A passagem de Ricardo Goulart pelo Santos foi decepcionante. O ambiente do clube pode não ter auxiliado tanto, mas o reforço estelar passou muito longe de ter um desempenho satisfatório. Prova disso é que sequer terminou 2022 na Vila Belmiro. Assinou com o Bahia para a Série B e auxiliou na conquista do acesso, embora seus números também tenham sido modestos. Até começou bem o Campeonato Baiano em 2023, mas a boa fase não duraria e o veterano passou a frequentar o banco de reservas. Sem mais estar satisfeito com os seus resultados individuais, preferiu se aposentar aos 31 anos. Curiosamente, seu irmão Juninho também parou cedo, com o último jogo pela MLS disputado aos 30 anos.

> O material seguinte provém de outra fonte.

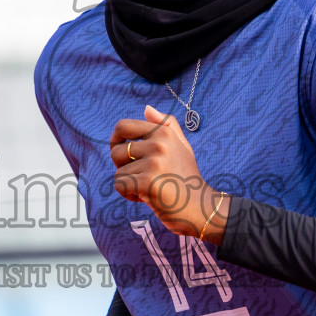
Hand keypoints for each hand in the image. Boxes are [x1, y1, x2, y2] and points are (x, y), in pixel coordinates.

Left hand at [110, 106, 227, 243]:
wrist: (199, 207)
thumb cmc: (187, 178)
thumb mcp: (182, 147)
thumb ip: (167, 126)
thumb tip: (146, 108)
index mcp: (164, 132)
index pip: (123, 126)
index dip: (116, 140)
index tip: (123, 154)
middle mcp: (159, 144)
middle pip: (116, 151)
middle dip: (122, 166)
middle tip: (141, 176)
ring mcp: (154, 162)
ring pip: (118, 171)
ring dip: (129, 184)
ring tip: (149, 188)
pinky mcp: (148, 182)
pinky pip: (120, 185)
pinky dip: (129, 195)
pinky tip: (146, 198)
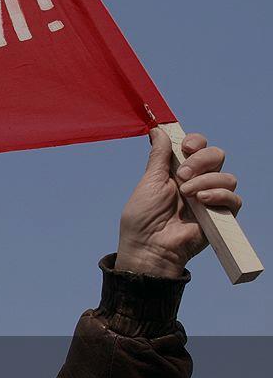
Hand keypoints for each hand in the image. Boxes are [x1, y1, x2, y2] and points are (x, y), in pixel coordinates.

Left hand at [117, 129, 241, 277]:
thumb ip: (159, 156)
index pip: (198, 146)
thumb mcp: (149, 181)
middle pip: (217, 155)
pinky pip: (234, 199)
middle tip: (183, 175)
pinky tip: (202, 201)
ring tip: (187, 194)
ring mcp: (210, 199)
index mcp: (178, 171)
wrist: (149, 247)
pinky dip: (220, 195)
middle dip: (202, 160)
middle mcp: (197, 182)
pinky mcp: (220, 216)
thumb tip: (157, 130)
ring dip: (206, 181)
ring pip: (227, 176)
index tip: (185, 147)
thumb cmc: (142, 217)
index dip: (196, 142)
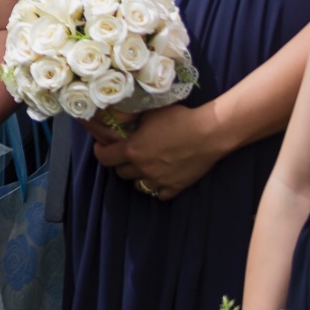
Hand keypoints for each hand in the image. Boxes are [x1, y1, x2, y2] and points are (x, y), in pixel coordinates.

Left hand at [85, 102, 229, 199]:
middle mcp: (142, 168)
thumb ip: (131, 121)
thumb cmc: (178, 119)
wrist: (208, 133)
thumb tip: (116, 120)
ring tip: (143, 167)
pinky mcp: (176, 187)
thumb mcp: (148, 114)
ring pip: (138, 185)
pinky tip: (160, 179)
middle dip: (120, 163)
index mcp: (132, 150)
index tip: (102, 147)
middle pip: (120, 172)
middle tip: (127, 154)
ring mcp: (159, 180)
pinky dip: (157, 188)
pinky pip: (159, 195)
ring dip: (137, 176)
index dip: (100, 152)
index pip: (104, 158)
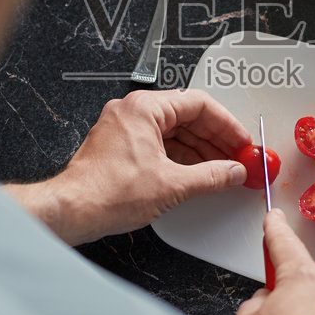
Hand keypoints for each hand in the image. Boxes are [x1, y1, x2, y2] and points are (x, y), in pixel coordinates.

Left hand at [8, 89, 250, 243]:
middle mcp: (132, 112)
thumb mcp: (172, 185)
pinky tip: (197, 173)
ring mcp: (124, 129)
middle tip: (237, 157)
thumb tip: (232, 172)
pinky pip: (159, 144)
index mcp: (144, 108)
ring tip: (222, 169)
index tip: (242, 142)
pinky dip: (180, 157)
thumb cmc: (106, 192)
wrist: (72, 210)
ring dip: (200, 150)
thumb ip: (211, 176)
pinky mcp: (120, 147)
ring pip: (173, 132)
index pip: (199, 104)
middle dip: (215, 139)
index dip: (227, 125)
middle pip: (187, 117)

“Para muitos, 31 anos tem muita lenha para queimar. Futebol exige dedicação. Saio grato. Foi decisão muito bem pensada, conduzida da melhor forma. Não é porque encerrei esse ciclo que vou ficar fora do futebol. Decisão que tomei de cabeça pensada. Estou tranquilo. Olhando meu histórico, saio feliz”, declarou Goulart. “Eu sempre fui profissional, faço autocrítica. Na minha carreira toda foi dessa maneira. Acho que, nos últimos dias, os meus números… Estava me cobrando muito isso. Na vida, temos que saber nos retirar. Não foi por falta de dedicação. Acho que, quando começa a mostrar algumas situações, a gente tem que ter a sabedoria para ser grato”.

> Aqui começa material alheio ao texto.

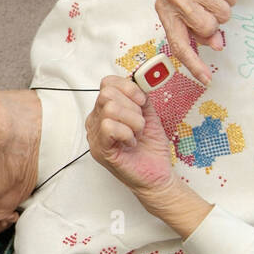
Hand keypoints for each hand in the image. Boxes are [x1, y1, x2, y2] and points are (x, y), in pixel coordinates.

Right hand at [86, 75, 173, 196]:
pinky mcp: (100, 150)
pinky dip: (126, 133)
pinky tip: (131, 143)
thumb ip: (141, 96)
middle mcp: (96, 120)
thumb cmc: (151, 148)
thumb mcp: (148, 114)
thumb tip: (142, 79)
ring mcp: (95, 136)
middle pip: (107, 94)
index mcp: (105, 109)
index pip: (107, 83)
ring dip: (132, 122)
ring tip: (136, 135)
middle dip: (132, 106)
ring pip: (109, 109)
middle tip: (139, 124)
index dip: (128, 88)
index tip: (142, 101)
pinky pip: (109, 127)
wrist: (157, 175)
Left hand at [156, 0, 243, 84]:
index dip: (193, 63)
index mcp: (165, 9)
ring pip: (222, 14)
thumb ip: (201, 29)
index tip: (206, 79)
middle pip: (207, 28)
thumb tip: (217, 45)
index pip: (178, 43)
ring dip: (224, 3)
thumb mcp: (190, 6)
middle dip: (215, 20)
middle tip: (210, 4)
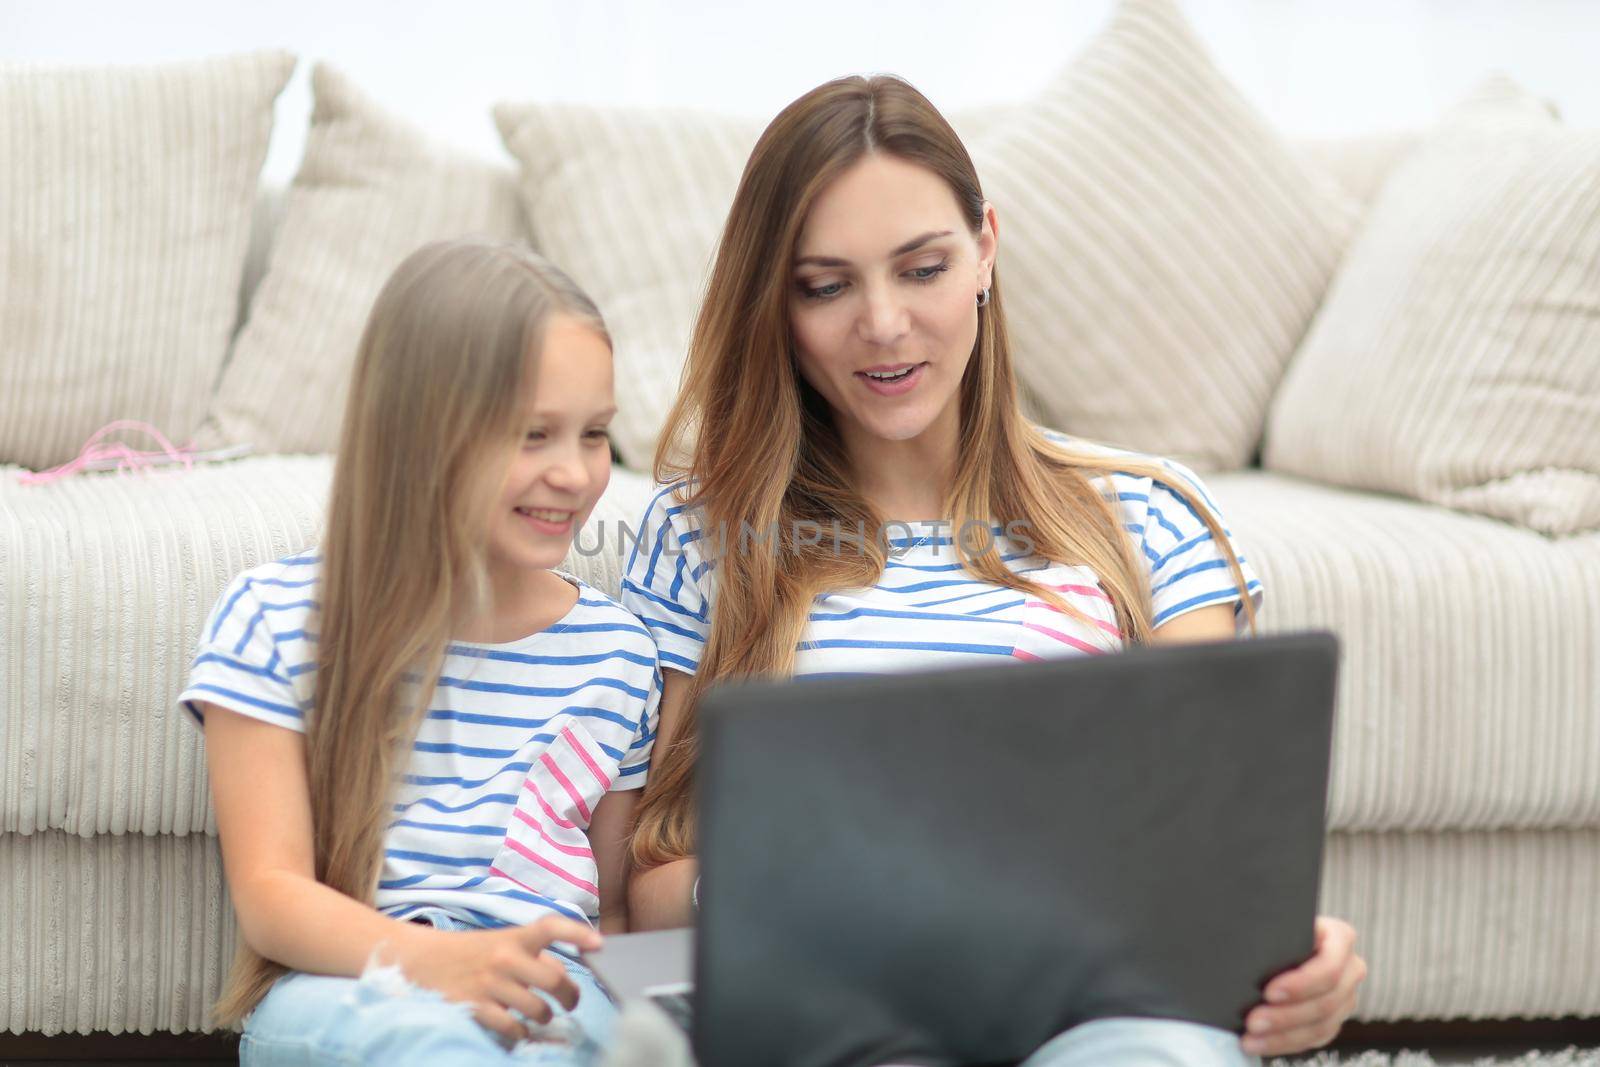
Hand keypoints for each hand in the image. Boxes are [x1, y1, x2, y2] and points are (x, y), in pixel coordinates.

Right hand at [393, 916, 602, 1043]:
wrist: (419, 960)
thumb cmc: (469, 953)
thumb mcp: (500, 944)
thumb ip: (531, 956)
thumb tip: (561, 976)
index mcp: (513, 937)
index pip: (551, 927)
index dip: (577, 934)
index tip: (599, 945)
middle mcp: (504, 958)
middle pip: (554, 980)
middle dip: (570, 996)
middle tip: (571, 1003)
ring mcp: (490, 984)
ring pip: (538, 1009)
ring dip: (546, 1017)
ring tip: (542, 1015)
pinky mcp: (475, 1007)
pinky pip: (513, 1027)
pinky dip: (522, 1032)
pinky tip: (520, 1027)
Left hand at [1240, 916, 1366, 1056]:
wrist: (1280, 939)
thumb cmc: (1274, 927)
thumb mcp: (1275, 922)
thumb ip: (1272, 932)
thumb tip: (1245, 943)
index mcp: (1339, 937)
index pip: (1329, 966)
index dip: (1301, 984)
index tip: (1268, 992)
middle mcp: (1350, 968)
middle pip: (1326, 1000)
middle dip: (1286, 1015)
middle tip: (1252, 1020)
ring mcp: (1345, 996)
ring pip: (1321, 1024)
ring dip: (1283, 1034)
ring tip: (1251, 1037)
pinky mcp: (1334, 1019)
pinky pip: (1314, 1037)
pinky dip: (1285, 1042)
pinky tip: (1260, 1043)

Os anos na China certamente garantiram uma condição financeira ótima para Ricardo Goulart. Não à toa, o atacante é cotado como um possível investidor para a SAF do Santa Cruz. Vai poder direcionar sua experiência nos gramados de outra forma. Mas, independentemente do que o futuro trouxer, o passado foi bem rico. A decepção mais recente tende a ser esquecida no longo prazo. Muito mais marcante será a idolatria no Cruzeiro, mesmo que curta, e a magia naquele bicampeonato brasileiro. Certamente cumpriu o sonho do garoto reprovado em peneiras e que quase desistiu do futebol.